Governments across the region have responded with extensive subsidy programmes to contain domestic fuel prices.
These include price caps, compensation schemes for refiners and direct fiscal support.
According to industry estimates, if oil prices remain at $100 per barrel for four months, Asia’s total subsidy bill could exceed $80 billion.
The fiscal impact varies by country but is significant.
In India, subsidy-related costs could reach 0.7% of gross domestic product and 7.2% of government revenue in the 2025–26 fiscal year.
Meanwhile, Indonesia risks breaching its statutory fiscal deficit limit of 3% if elevated prices persist, while Thailand’s fuel subsidy fund is already in deficit.
IMF flags excessive defence spending
The IMF warned in its outlook that rising defence spending linked to geopolitical tensions could further strain public finances, crowd out social investment and complicate inflation control.
High public debt levels and weakening institutional credibility in some economies are expected to amplify vulnerability to external shocks.

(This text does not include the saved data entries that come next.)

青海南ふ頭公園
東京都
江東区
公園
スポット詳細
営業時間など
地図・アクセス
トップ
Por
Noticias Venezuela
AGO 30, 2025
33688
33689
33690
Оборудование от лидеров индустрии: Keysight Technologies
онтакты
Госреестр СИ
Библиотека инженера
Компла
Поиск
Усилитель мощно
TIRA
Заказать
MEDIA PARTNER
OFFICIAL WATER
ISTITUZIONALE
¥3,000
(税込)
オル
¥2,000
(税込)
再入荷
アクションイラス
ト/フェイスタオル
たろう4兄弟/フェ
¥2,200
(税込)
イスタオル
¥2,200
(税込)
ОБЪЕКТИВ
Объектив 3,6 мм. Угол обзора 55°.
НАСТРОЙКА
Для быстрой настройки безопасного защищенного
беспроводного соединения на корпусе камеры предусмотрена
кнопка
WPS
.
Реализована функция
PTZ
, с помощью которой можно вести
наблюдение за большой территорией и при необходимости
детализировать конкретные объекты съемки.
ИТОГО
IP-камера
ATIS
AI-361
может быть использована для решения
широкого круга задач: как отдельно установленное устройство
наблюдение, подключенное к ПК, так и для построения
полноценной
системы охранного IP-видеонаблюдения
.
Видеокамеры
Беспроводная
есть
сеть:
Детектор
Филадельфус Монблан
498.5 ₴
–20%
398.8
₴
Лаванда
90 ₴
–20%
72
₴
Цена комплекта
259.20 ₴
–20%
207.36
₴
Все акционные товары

At the same time, the fund also noted potential upside risks, including faster productivity gains from artificial intelligence (AI) and easing trade tensions, however, these are unlikely to offset the immediate drag from the conflict.
Energy market volatility remains a central concern.
A sustained escalation pushing oil prices towards $125 per barrel could trigger a global recession, with significant spill over effects on both energy-importing and exporting economies.
For now, modest declines in oil prices have offered limited relief, but policymakers and institutions remain focused on securing a ceasefire and restoring stable supply flows through critical shipping routes.
Until then, the combined response of multilateral lenders and national governments is expected to play a decisive role in cushioning the global economy from a deepening shock.